[Text]

Mattel, is it really hard to put Barbie in long pants, like the ones Nurse Barbie wears? Or how about some comfortable shoes, because the ones she has on looks like they’d be hell to walk around the lab in (in addition to being a slip hazard plus having an open top). I know that looking “pretty” is her thing but lab coats are not meant to be worn as casual accessories. Could you at least have given her some pockets in her coat for her lab pens and calculator? Also, why the hell is she holding a random microscope like it’s some kind of purse dog? And without gloves?

At least this illustration of Scientist Barbie from the STEM Kit is a little better:

Scientist Barbie has a closed lab coat with pockets

On the other hand, you don’t need to wear a lab coat to be a scientist. Scientists who work in labs are supposed to wear their coats while in the lab (even though I know a lot of lab scientists who don’t–looking at you, Academia!), but outside the lab we dress just like anyone else. Albeit, with long pants in the summer and no sandals, unless you keep spares at your desk. (Further Reading: Why Don’t I Wear a White Lab Coat?)

While I’m at it, Scientist Barbie reminds me of my favorite Tumblr, “That’s Not How You Pipette,“, a collection of clips from movies/TV shows where actors are portraying scientists but are holding the lab equipment all wrong.

[/Text]
[Record set]

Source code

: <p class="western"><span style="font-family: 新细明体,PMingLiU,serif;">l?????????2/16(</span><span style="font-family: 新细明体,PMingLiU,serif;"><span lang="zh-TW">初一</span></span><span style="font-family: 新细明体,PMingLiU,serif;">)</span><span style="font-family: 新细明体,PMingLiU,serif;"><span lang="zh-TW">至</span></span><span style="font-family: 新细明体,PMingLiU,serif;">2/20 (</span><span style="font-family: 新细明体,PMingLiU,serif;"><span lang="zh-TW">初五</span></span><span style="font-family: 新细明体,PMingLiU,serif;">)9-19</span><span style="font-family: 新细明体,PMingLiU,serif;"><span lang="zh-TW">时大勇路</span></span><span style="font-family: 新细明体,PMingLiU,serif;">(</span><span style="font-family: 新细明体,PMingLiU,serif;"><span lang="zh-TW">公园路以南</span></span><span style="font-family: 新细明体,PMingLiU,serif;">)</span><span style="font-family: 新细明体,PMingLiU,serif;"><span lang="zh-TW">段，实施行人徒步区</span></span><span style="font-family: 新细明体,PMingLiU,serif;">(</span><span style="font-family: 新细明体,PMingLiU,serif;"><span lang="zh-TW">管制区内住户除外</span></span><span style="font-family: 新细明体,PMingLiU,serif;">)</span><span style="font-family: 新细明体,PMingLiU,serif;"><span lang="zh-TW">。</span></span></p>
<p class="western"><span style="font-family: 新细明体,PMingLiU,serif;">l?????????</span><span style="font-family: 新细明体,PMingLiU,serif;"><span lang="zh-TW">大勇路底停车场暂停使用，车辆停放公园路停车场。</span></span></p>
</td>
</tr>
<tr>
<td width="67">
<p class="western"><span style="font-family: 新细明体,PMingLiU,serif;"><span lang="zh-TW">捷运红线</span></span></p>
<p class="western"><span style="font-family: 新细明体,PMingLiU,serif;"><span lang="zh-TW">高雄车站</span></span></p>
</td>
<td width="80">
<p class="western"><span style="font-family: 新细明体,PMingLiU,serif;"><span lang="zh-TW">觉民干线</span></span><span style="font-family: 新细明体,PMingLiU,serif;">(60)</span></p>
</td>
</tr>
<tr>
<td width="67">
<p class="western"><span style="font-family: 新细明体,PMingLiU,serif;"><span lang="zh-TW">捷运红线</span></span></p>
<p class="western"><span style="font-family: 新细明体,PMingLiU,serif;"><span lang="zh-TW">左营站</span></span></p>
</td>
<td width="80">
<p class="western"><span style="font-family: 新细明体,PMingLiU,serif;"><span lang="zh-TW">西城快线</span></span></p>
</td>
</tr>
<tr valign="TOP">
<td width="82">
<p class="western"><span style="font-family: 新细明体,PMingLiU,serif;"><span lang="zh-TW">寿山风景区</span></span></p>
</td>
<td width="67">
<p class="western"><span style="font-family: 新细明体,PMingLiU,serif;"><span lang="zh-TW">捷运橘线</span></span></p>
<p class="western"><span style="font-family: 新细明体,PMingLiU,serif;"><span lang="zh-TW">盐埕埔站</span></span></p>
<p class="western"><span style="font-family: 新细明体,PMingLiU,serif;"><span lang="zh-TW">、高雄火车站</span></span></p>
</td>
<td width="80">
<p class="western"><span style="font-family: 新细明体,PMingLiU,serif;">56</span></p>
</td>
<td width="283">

[/Record set]

▶ [Instructions]
1. In the Scientist Barbie text, what kind of lab coat does the STEM Kit illustration of Scientist Barbie show?
2. Reproduce the passage of the Scientist Barbie text that begins with the words containing "Mattel, is it" and ends with "dog? And without gloves?".

▶ [Results for the exercise]
1. A closed lab coat with pockets.

2.
Mattel, is it really hard to put Barbie in long pants, like the ones Nurse Barbie wears? Or how about some comfortable shoes, because the ones she has on looks like they’d be hell to walk around the lab in (in addition to being a slip hazard plus having an open top). I know that looking “pretty” is her thing but lab coats are not meant to be worn as casual accessories. Could you at least have given her some pockets in her coat for her lab pens and calculator? Also, why the hell is she holding a random microscope like it’s some kind of purse dog? And without gloves?